Last night, I was watching an independent film with a friend about an uber-dysfunctional family (the title escapes me, sorry. I do remember that Ellen Burnstyn was in it, though). It was centered around a wedding. One of the grandsons, three months out of rehab, was stealing his grandfather’s Fentanyl and getting high off of it. While watching the movie, I got online to see what that drug was. Shoot, it scared me just reading about it. Therefore, there was *no desire* to “personally investigate” just how well the actor was acting. As my friend was viewing the film, she said, seemingly with a tinge of irritation and perhaps a bit of disgust, “I just don’t understand drug addicts”, to which I replied, “That’s a funny question: you don’t understand them while they’re high or why they get high in the first place?” She didn’t respond.

My father is a recovering “hardcore” drug addict. I had an uncle, one of my dad’s brothers, to die of an overdose. They’re both good guys. They’re both really hurting people as well. As I heard that 20-something, attractive and smart guy speak of the fact that he stole his grandfather’s drugs because it had the affect of Morphine, 12 times over, I heard something beneath the surface of what he said. Just like my dad and uncle, HE WAS IN A LOT OF PAIN. He was doing what he believed would take his focus off of his pain. His internal, emotional pain.

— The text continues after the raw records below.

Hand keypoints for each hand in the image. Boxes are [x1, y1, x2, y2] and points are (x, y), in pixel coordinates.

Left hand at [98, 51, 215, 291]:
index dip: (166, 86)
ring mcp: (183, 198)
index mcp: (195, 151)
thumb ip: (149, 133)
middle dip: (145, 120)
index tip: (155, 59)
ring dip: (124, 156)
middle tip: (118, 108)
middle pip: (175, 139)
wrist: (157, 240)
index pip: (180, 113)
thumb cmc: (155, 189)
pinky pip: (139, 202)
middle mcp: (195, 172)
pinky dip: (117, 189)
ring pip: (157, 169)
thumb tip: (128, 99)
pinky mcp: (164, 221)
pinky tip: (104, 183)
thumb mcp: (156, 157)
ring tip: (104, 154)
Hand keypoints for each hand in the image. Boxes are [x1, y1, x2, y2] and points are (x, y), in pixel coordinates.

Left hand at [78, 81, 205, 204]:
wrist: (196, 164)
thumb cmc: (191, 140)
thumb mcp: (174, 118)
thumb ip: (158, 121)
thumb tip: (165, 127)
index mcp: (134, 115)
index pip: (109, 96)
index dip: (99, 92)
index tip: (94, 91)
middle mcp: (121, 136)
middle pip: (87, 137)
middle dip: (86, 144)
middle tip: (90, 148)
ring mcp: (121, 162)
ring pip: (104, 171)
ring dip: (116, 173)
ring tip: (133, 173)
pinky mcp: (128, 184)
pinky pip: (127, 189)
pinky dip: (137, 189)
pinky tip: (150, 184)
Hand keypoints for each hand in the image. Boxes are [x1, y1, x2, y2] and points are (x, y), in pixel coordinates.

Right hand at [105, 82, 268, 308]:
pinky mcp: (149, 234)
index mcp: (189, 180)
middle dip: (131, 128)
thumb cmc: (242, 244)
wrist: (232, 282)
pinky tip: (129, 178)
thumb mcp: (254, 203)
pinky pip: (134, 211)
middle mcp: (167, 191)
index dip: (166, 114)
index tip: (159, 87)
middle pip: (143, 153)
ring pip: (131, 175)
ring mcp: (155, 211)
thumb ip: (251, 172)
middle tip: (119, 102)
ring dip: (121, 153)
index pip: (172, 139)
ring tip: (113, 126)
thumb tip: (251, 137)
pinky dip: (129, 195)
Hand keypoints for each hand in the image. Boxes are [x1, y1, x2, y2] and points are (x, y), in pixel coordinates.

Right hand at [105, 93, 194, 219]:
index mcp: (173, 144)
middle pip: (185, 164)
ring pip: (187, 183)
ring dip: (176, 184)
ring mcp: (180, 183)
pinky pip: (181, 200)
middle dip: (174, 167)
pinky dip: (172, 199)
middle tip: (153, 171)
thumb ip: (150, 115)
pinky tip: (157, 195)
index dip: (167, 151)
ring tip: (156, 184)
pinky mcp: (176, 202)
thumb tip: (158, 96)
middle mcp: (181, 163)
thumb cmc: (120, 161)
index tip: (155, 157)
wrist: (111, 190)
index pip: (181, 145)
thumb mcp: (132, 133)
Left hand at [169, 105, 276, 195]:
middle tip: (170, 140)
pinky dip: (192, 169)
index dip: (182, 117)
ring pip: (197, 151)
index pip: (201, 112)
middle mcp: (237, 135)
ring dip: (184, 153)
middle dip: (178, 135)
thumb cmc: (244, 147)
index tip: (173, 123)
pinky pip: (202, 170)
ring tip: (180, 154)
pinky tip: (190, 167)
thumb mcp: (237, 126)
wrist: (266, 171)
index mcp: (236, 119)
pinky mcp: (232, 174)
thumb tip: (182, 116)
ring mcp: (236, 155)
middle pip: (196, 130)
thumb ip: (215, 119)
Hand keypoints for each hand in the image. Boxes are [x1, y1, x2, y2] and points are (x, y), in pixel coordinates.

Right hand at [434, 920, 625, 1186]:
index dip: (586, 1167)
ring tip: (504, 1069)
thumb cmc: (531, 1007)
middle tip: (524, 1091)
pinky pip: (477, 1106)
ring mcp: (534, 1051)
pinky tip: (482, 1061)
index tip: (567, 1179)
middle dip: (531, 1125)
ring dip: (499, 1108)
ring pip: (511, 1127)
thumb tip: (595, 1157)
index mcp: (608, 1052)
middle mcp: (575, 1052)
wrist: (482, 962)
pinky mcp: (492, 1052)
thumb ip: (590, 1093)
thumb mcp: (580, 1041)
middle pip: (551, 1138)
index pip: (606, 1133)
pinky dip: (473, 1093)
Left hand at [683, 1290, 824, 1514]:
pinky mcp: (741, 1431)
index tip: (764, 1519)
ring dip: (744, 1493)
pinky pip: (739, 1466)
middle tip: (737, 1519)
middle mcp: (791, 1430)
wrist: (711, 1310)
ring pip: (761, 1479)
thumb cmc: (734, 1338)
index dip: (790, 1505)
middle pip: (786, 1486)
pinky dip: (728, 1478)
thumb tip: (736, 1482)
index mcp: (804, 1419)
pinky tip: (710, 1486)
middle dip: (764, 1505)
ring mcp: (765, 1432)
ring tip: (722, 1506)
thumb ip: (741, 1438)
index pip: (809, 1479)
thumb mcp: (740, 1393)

The fact that we, on many levels, especially within the Church, don’t look at porn and sex addiction from this *very same perspective* of not just *knowledge* but *compassion* often baffles me. Yes, oftentimes what people will do during a “porn or sex high” is, at best, degrading and at worst, horrific, yet, I wonder why more people don’t stop and think, “Man, to subject oneself to those kinds of acts and those kinds of risks must mean that person is in *a lot of pain*.” Because, indeed, in being like Christ, wasn’t it…*comforting* that when the woman was caught in adultery, when she was *caught* in adultery, he didn’t berate her with a million questions or call her a “homewrecker”. No, he asked the people who, perhaps like my friend looked at her and said, “I don’t get how someone can be sexually immoral”, he met her where she was and *comforted* her first. He didn’t give her sin “a pass”. He gave the sinner *some hope* (John 8:1-12).

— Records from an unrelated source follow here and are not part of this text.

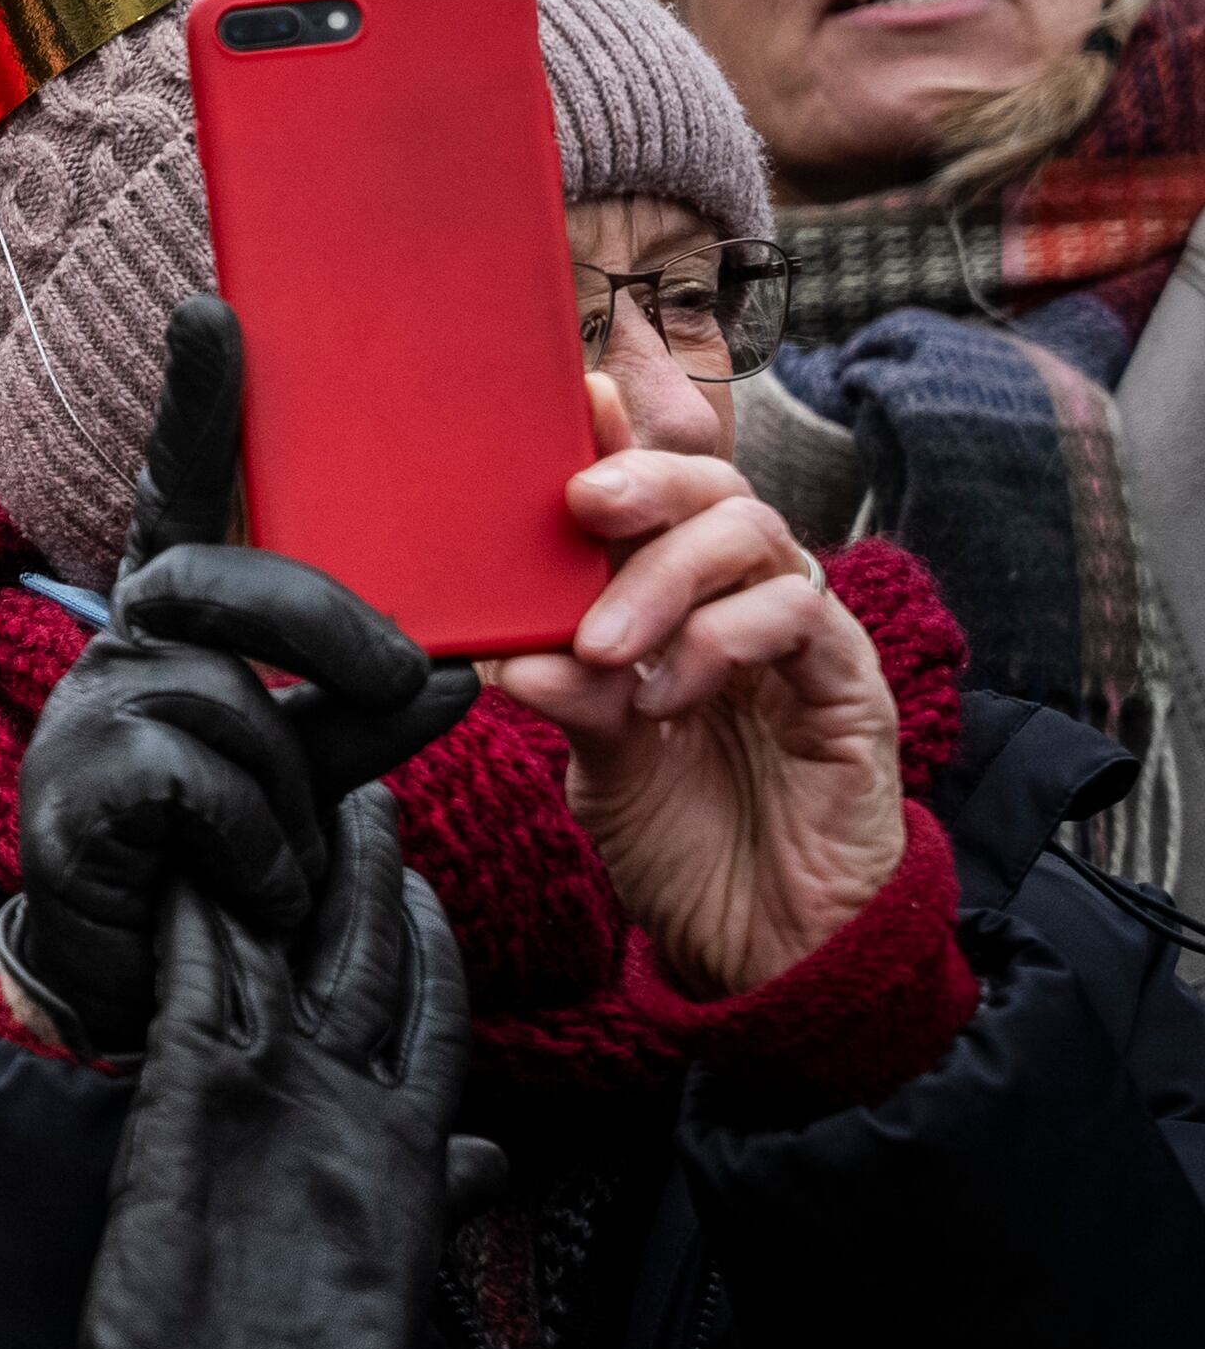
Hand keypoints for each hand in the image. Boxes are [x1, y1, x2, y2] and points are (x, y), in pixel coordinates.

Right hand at [7, 300, 475, 1055]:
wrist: (140, 981)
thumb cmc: (225, 855)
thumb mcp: (313, 768)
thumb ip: (370, 711)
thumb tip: (451, 665)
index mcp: (178, 617)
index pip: (185, 492)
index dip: (197, 404)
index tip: (214, 307)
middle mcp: (122, 642)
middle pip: (221, 580)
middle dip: (330, 627)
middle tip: (421, 676)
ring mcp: (87, 712)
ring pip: (233, 709)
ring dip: (290, 803)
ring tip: (270, 863)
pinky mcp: (76, 792)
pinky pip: (213, 793)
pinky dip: (258, 854)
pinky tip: (228, 886)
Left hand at [12, 799, 468, 1348]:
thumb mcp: (398, 1281)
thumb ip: (441, 1197)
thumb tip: (490, 1155)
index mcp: (417, 1158)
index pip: (435, 1012)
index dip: (425, 936)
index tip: (413, 871)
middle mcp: (361, 1110)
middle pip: (373, 956)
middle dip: (365, 872)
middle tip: (358, 788)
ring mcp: (283, 1096)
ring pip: (296, 946)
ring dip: (286, 866)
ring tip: (280, 786)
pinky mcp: (196, 1099)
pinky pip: (197, 978)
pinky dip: (189, 912)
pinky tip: (177, 854)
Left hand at [491, 380, 900, 997]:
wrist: (766, 949)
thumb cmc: (683, 840)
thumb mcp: (600, 762)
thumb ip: (566, 696)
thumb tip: (500, 653)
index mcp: (675, 603)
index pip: (658, 495)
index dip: (622, 436)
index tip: (570, 400)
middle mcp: (740, 603)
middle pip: (714, 486)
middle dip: (644, 478)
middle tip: (579, 506)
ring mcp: (801, 638)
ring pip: (755, 535)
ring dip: (665, 578)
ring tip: (605, 649)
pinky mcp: (849, 685)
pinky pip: (799, 615)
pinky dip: (722, 638)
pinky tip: (669, 694)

The fact that sexual addiction is being called an *epidemic*, to me, speaks to the fact that not addressing it, ignorantly (pre)judging it, (simply or only) denouncing and ridiculing the people who yes, while they may victimize others, *they are also victims of it*, is not working. Because, indeed, I have to go along with another quote that I read in the Newsweek piece:

“Here’s what the experts will tell you that sex addiction is most decidedly not: a convenient excuse for sexual indiscretions or marital truancy.”

Valerie lost *two marriage* from her issue. You think that was due to an overabundance of *good sex*?!? To the point of being broke and suicidal? Oh, how we tend to oversimply. Especially when you get back to the fact that sex, in its original plan, was to *add to your life*, not destroy it.

If you have some thoughts on how we can more *responsibly* and *effectively* deal with porn and sexual addiction, we’d love to hear your thoughts.

AND WORDS OF SUPPORT. FOR THE HURTING.